Withering faster on the vine

After some years or decades of ‘withering on the vine’ it was announced first that state pensions would be means-tested, and then that the ‘basic’ state pension which remained would be increased each year in line with the CPI (Consumer Prices Index). This is less than if the increase were based on the RPI (Retail Prices Index) which includes the cost of housing, presumably because it is supposed that if you are poor enough you can apply for housing benefit, so your pension should not need to include your rent, mortgage, house repairs etc.

Not only that, but the CPI can be manipulated in various ways, one of them being to arrange for individual suppliers to operate means-testing. Electricity and water suppliers are to supply more cheaply to ‘poorer’ customers. Supermarkets are to keep down the cost of the cheapest and most basic foods so that price rises will be made only, and more steeply, on higher-quality or more nutritious foods.
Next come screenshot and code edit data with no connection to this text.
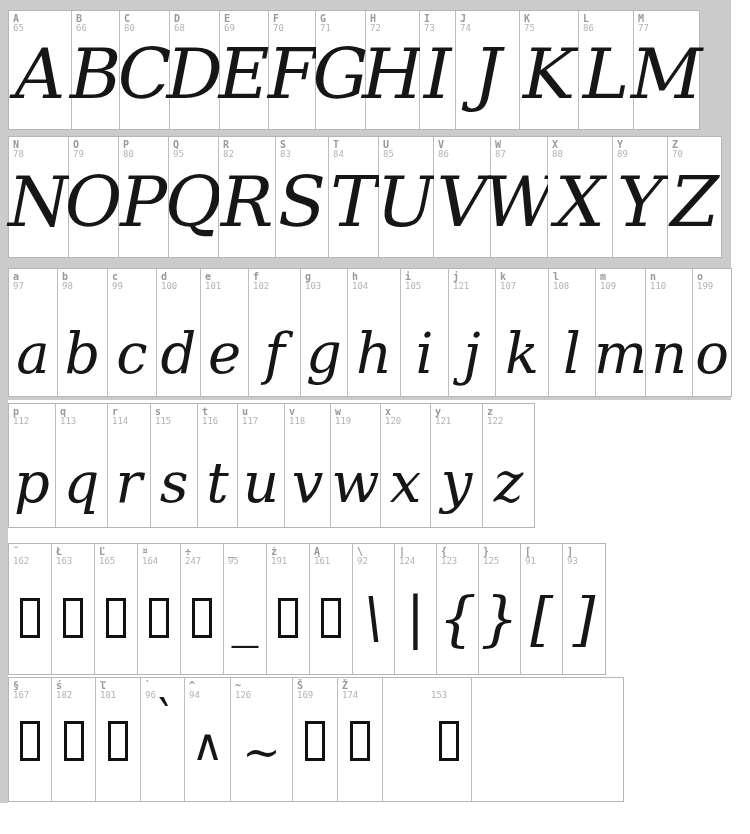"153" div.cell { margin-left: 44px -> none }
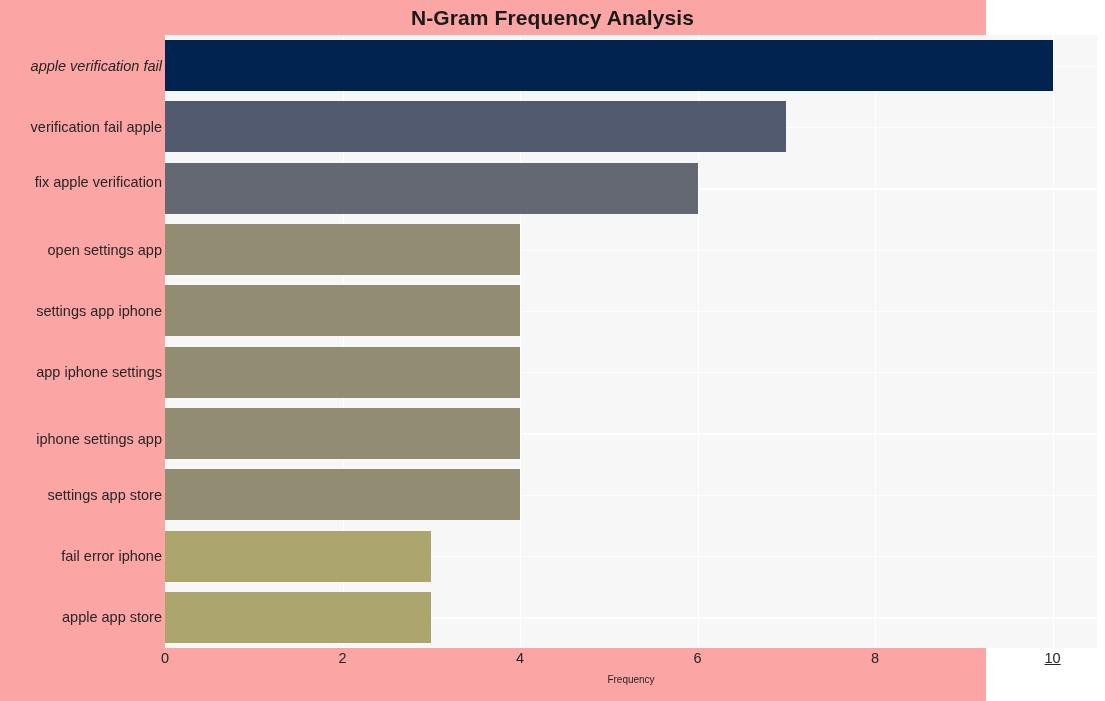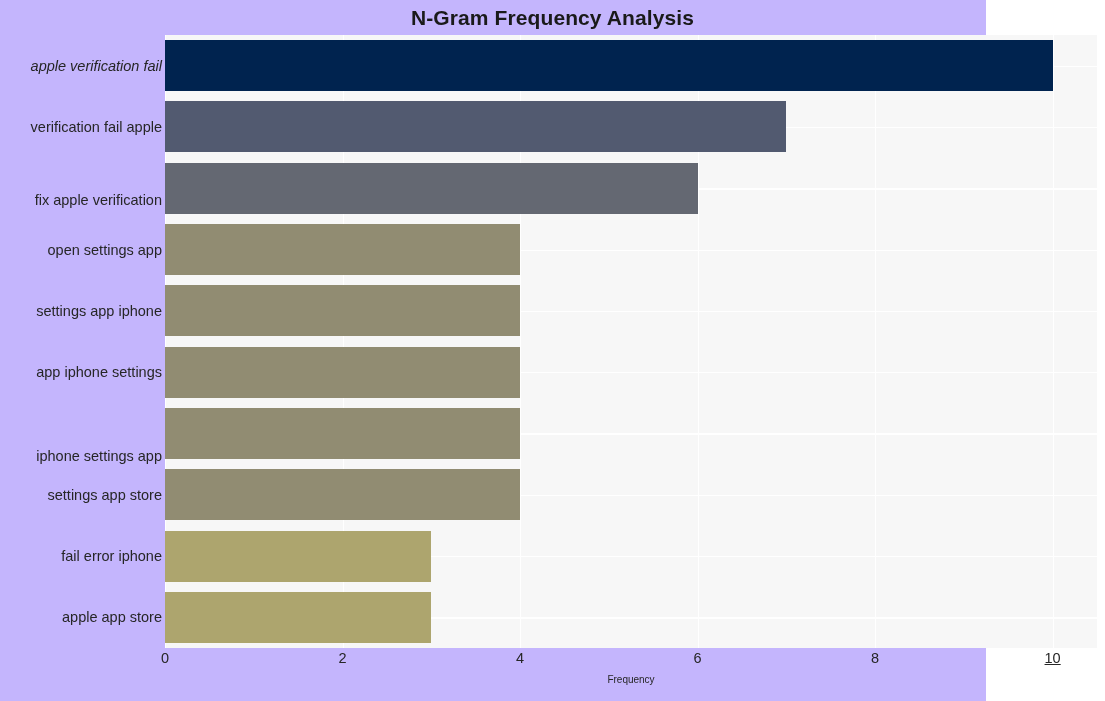"N-Gram Frequency Analysis" #figure { background: #c4b5fd -> #fca5a5 }
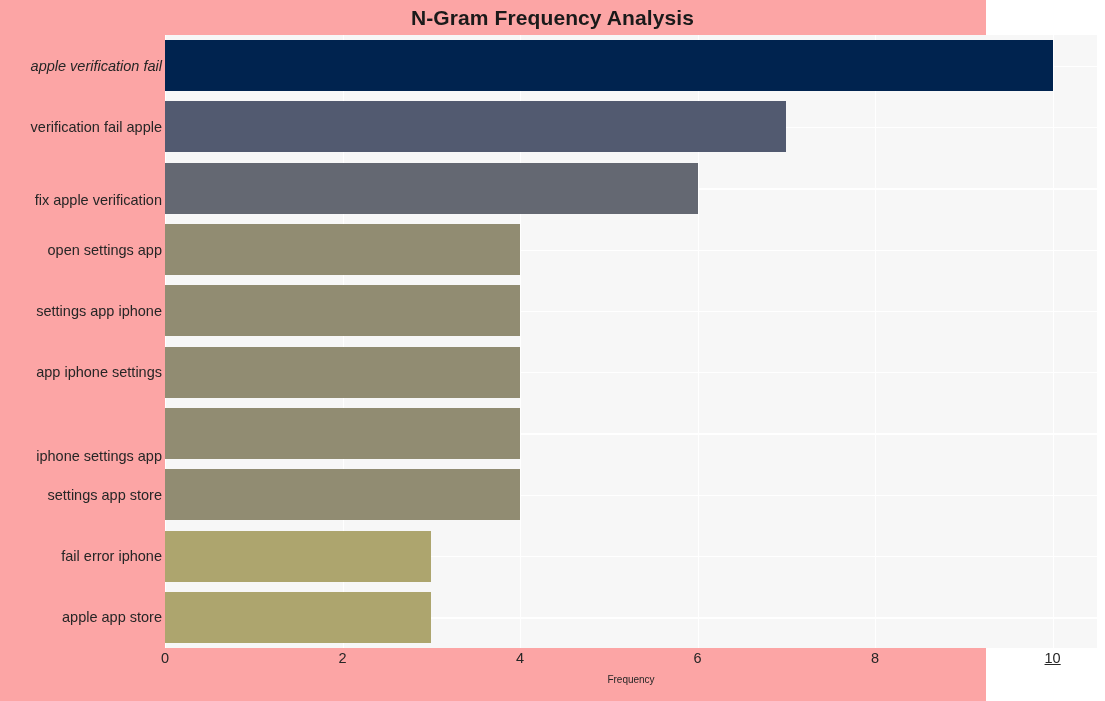"fix apple verification" div.ytick { top: 156px -> 138px }
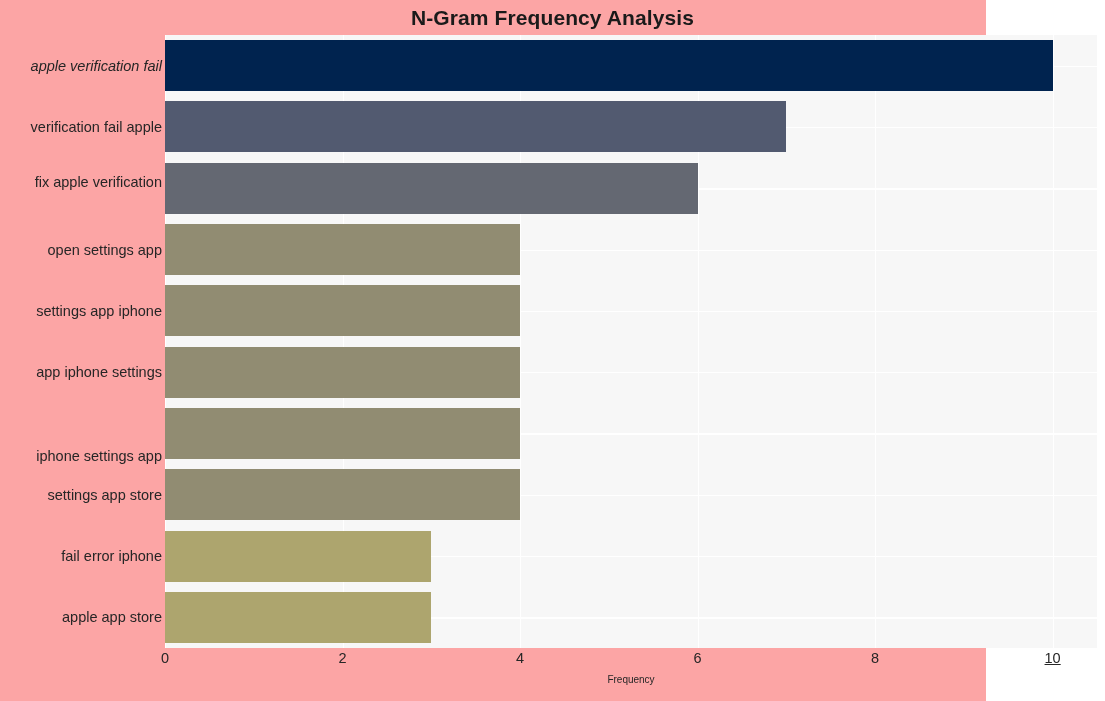"iphone settings app" div.ytick { top: 412px -> 395px }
Now the threatened increase in fuel tax is to be postponed from August to January. If it had started to apply in August, as was apparently planned, it would have affected the September CPI, on which the increases in next year’s pensions will be based.

In any case, it would have been a tax on motorists commuting to their jobs rather than on those who were excluded from academic careers and had to live as capitalists; or on pensioners, few of whom commute to jobs. Such a tax would be penalising the ‘working’ population more than the ‘independent’ population and that is presumably not what modern ideology favours. Independence is normally to be stamped out at any cost.

Those drawing pensions who will never apply for any means-tested benefit, such as myself, can derive little joy from observing the real value of their ‘pension’ shrinking year by year, ever further from a realistic cost of living, even leaving the cost of housing out of it.

Three or four decades ago I remember asking myself whether it was really good value to pay voluntary contributions towards the state pension when I had no salary. Might I not do better by putting aside an equivalent amount of money and investing it as favourably as possible? But, I thought, as probably many others did, there might be an unforeseeable Weimar-style inflation, and then the state would have to keep the pension at a realistic level, whereas one’s own investments might not keep pace with a very high level of inflation. So paying into the state pension was an insurance policy, protecting at least a small part of one’s money from erosion under all conceivable circumstances. So I thought, some decades ago.